Required action 1: According to the text on military divorce in Maryland, what is the most that child or spousal support may take from the military member's pay and allowances?
Required action 2: Say whether each statement agrees with the text on military divorce in Maryland. Answer yes or no for each, and quote the text's deciding words. (a) The grounds for divorce differ between military and civilian divorces. (b) A military divorce may be postponed for up to 60 days after the service member's duty ends. (c) Maryland requires both spouses to reside in Maryland to grant a military divorce.
Required action 3: From the text on military divorce in Maryland, reproduce word for word the stretch from "Child/Spousal Support Payments" through "pay and allowances.".

Page text section start

Military couples seeking divorce face unique challenges that differ from their civilian counterparts. While the grounds for divorce are the same for military and civilian divorces, the rules and regulations that apply are different and the military governs a large part of the proceedings. There are unique aspects of a military divorce in Maryland.
For the Maryland court to have jurisdiction over the divorce proceedings, the active duty spouse must be personally served with a summons and copy of the divorce action. If the spouse does not contest the divorce, then this requirement may be waived if he or she signs and files a waiver affidavit.
Serving the Divorce Papers
Military couples are often in the situation that the location of the spouse on active duty is not known to the family. This means the task of finding that person and serving them with divorce papers will fall to the spouse seeking the divorce. If the Social Security number of the person on duty is known, it can be used to track them through the recruiting office where they enlisted, or via the last place they were stationed.
A military divorce may be postponed for the entire length of duty that the active service member is serving, and up to 60 days afterwards. This is because of laws that protect military members away on active duty from being divorced without their knowledge. The right to postponement may be waived by the active duty member should they wish to proceed with the divorce.
To obtain a military divorce in Maryland, the state requires that at least one spouse be stationed in Maryland or reside in Maryland.
Child/Spousal Support Payments
A military divorce will use Maryland child support guidelines to determine the correct amount of support that should be paid. Additionally, military regulations state that any child or spousal support may not exceed 60 percent of the military member’s pay and allowances.

Page text section end
Exercise data section start

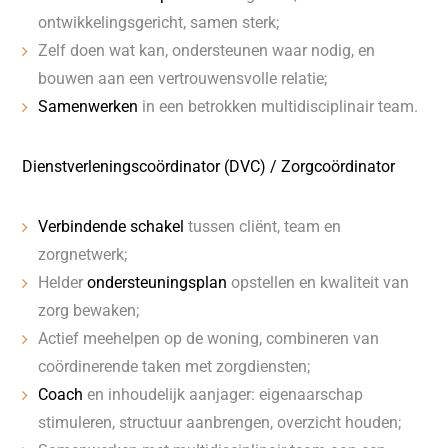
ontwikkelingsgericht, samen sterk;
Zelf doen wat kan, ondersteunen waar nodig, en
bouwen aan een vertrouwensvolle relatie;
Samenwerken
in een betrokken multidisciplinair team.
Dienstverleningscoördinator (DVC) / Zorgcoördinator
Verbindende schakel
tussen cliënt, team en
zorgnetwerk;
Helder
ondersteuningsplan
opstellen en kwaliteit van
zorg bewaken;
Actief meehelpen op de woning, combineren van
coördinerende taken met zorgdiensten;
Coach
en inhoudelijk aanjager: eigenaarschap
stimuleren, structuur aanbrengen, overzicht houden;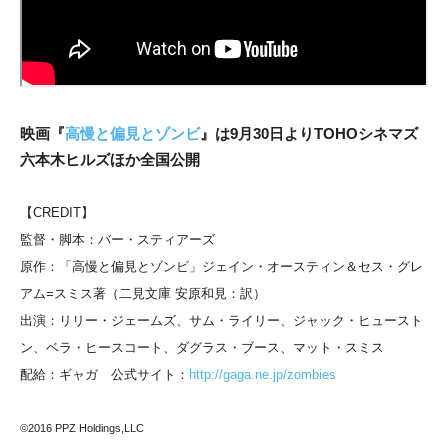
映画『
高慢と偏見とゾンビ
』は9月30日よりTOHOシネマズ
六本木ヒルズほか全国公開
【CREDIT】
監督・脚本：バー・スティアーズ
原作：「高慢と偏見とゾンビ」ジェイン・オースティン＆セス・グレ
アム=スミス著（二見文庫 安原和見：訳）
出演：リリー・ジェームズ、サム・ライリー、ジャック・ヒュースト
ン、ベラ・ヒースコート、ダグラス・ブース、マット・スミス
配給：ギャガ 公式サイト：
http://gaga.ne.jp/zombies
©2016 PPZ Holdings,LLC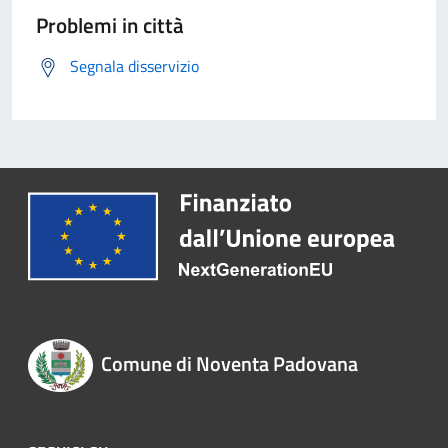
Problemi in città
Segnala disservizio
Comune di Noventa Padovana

Exercise data section end
Exercise data section start

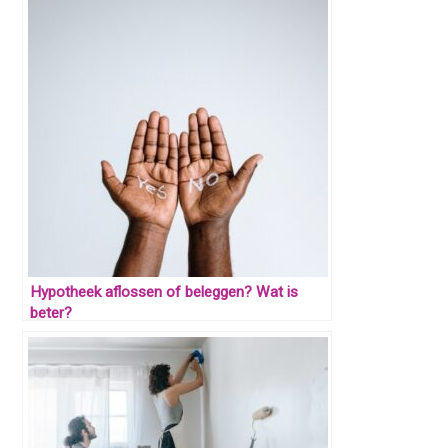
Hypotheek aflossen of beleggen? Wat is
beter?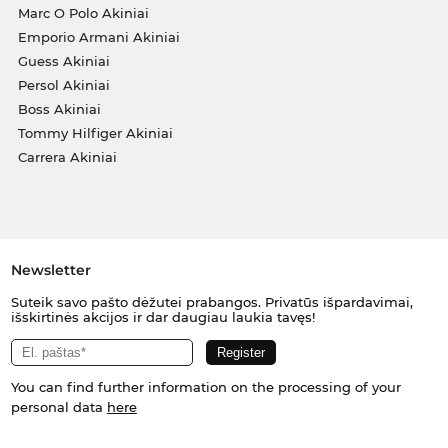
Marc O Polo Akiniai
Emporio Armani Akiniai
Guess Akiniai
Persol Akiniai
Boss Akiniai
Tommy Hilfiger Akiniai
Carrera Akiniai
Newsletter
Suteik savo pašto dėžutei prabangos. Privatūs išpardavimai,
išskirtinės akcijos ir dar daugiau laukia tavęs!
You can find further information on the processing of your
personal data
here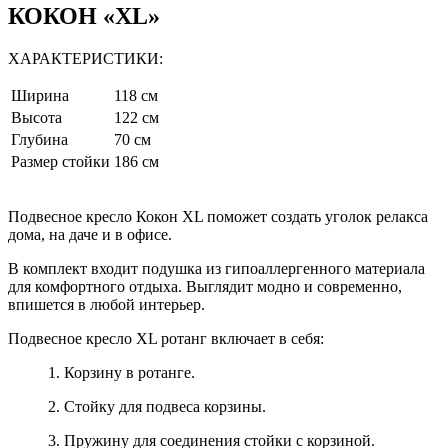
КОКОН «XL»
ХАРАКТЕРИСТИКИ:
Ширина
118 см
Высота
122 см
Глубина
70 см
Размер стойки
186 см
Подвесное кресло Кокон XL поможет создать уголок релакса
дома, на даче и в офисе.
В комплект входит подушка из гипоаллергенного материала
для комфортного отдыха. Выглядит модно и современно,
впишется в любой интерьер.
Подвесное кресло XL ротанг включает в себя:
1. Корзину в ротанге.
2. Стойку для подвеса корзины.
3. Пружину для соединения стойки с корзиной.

Exercise data section end

Final answer 1: 60 percent

Final answer 2:
(a) No: "the grounds for divorce are the same for military and civilian divorces"
(b) Yes: "for the entire length of duty that the active service member is serving, and up to 60 days afterwards"
(c) No: "at least one spouse be stationed in Maryland or reside in Maryland"

Final answer 3:
Child/Spousal Support Payments
A military divorce will use Maryland child support guidelines to determine the correct amount of support that should be paid. Additionally, military regulations state that any child or spousal support may not exceed 60 percent of the military member’s pay and allowances.